Wednesday 18 May 2011

Beep Beep Beep

Beep, tring, blink. My phone lately has started beating its heart way too much. Its constantly running, doing laps tirelessly, singing what sounds like a never ending opera. And I know the reason. Everyone I know and love is far away. Everyone for whom I want to make the effort of passing a cursory smile has packed up and gone. Technology connects, but it also makes me realise how I've left people behind or how they've moved on. Necessary evil. A thorn, prickling and painfully reminding me of things I've let go off. Come home, now. Everyone. Let's kick technology's pretentious ass someday, for a few hours, and let's connect souls and ideas. Face-to-face. Heart-to-heart. Brain-to-brain.

Wednesday 4 May 2011

The Ant

As I sit alone in my dimly lit room, watching an ant taking the last crumb of biscuit that I ate a few hours ago, I realised how alone we all are. Someone is dying alone in this moment, someone is being pushed out in this world, only to be raised in the harsh reality of loneliness. We are born alone, we die even lonelier. What happens in the middle is confusion. Our coming to terms with the fact that we in fact are never meant to be together. With other loners. Because that is not the dynamics we were thrown into. The earth itself is alone. Shunted by other planets. A freak.

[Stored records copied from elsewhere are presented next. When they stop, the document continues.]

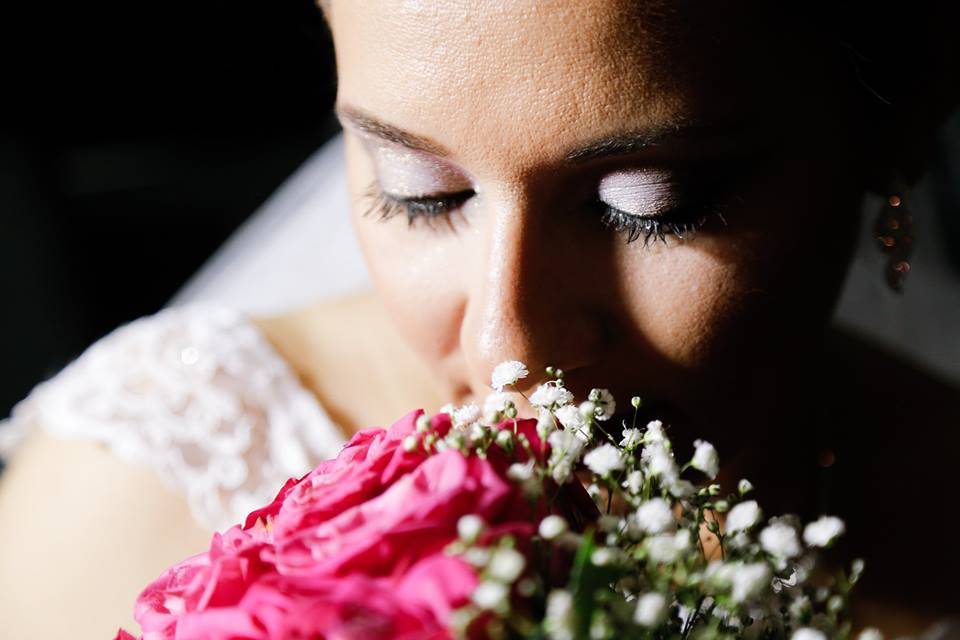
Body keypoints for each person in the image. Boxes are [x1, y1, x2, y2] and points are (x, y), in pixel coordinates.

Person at [1, 1, 958, 637]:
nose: (509, 345)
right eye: (419, 193)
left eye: (650, 203)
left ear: (896, 128)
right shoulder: (139, 493)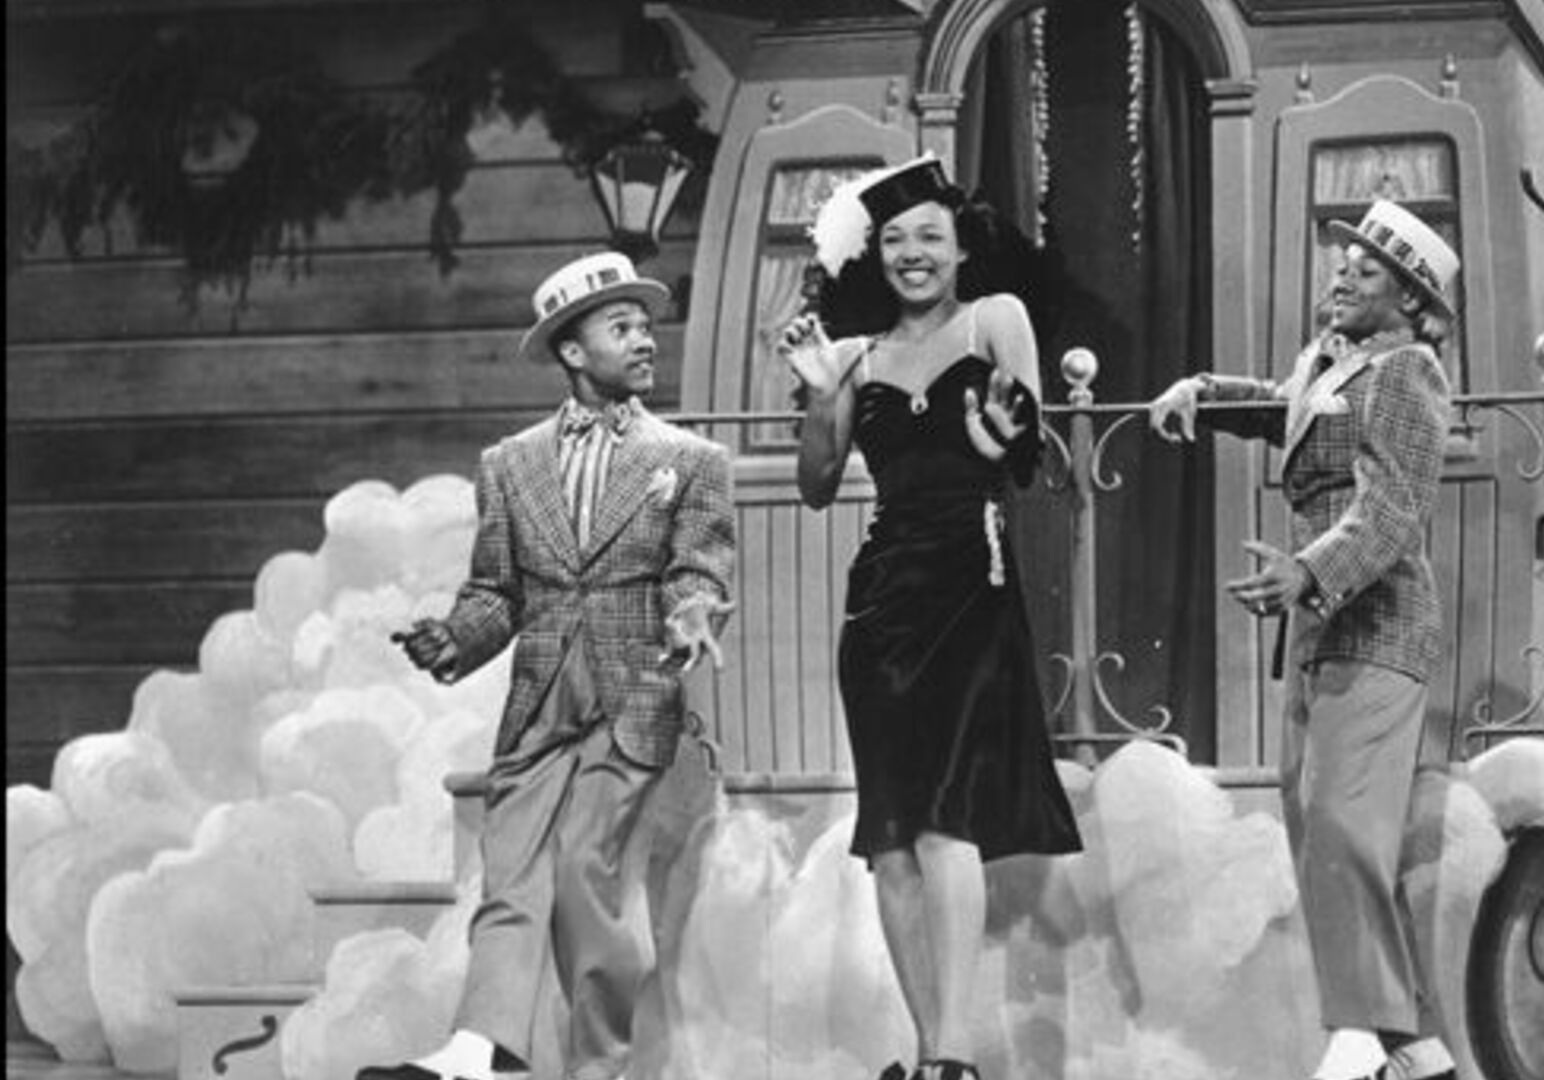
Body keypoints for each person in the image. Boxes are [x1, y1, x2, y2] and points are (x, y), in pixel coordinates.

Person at [363, 250, 737, 1080]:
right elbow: (496, 593)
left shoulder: (691, 461)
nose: (645, 340)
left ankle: (598, 1065)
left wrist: (693, 612)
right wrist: (453, 639)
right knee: (511, 873)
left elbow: (699, 571)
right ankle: (479, 1052)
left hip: (631, 692)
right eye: (622, 327)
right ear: (572, 350)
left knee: (583, 871)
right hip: (541, 699)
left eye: (646, 326)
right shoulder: (510, 463)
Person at [778, 155, 1081, 1080]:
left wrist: (1004, 433)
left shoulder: (996, 319)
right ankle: (928, 1055)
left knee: (948, 817)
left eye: (930, 238)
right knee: (893, 837)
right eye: (897, 241)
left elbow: (1026, 454)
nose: (914, 254)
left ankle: (954, 1053)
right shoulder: (853, 356)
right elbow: (816, 486)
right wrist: (820, 397)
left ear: (960, 249)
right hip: (882, 603)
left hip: (970, 586)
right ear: (879, 256)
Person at [1147, 199, 1459, 1080]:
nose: (1343, 277)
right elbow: (1284, 409)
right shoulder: (1334, 363)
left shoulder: (1407, 371)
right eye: (1342, 263)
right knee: (1312, 821)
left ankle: (1359, 1032)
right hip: (1324, 626)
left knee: (1342, 825)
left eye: (1368, 271)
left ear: (1410, 300)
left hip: (1381, 624)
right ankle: (1415, 1047)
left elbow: (1393, 507)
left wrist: (1309, 572)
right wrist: (1203, 394)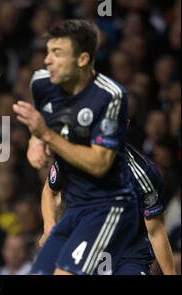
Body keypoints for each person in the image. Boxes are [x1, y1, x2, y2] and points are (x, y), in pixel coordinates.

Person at [13, 19, 139, 275]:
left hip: (108, 206)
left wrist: (45, 135)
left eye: (57, 53)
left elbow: (100, 163)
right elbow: (40, 118)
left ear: (82, 59)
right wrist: (34, 141)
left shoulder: (110, 97)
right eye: (48, 52)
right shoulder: (41, 82)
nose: (47, 60)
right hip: (74, 209)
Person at [39, 143, 176, 275]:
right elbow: (51, 191)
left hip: (127, 254)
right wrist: (49, 228)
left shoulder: (142, 173)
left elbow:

And we fight. We kill. We manipulate. We try to deceive the truth with lies. I try to deceive truth with the lies. I fight with loneliness. Just to crawl back into its arms in those unique moments of dawn. When I realise that I cannot fight the nature of existence. The only reason this earth is still alive is because its wrapped in a bubble, isolated from the fog of reality.

It's the loneliness that makes "us" survive. But there is no us, there is just existence of us. Because "we" all are alone. That's why we survive. Our individualities. Our own personal breathing space. My own little room with a dim lamp and an ant crawling across the floor with the last piece of biscuit that I ate a few hours ago.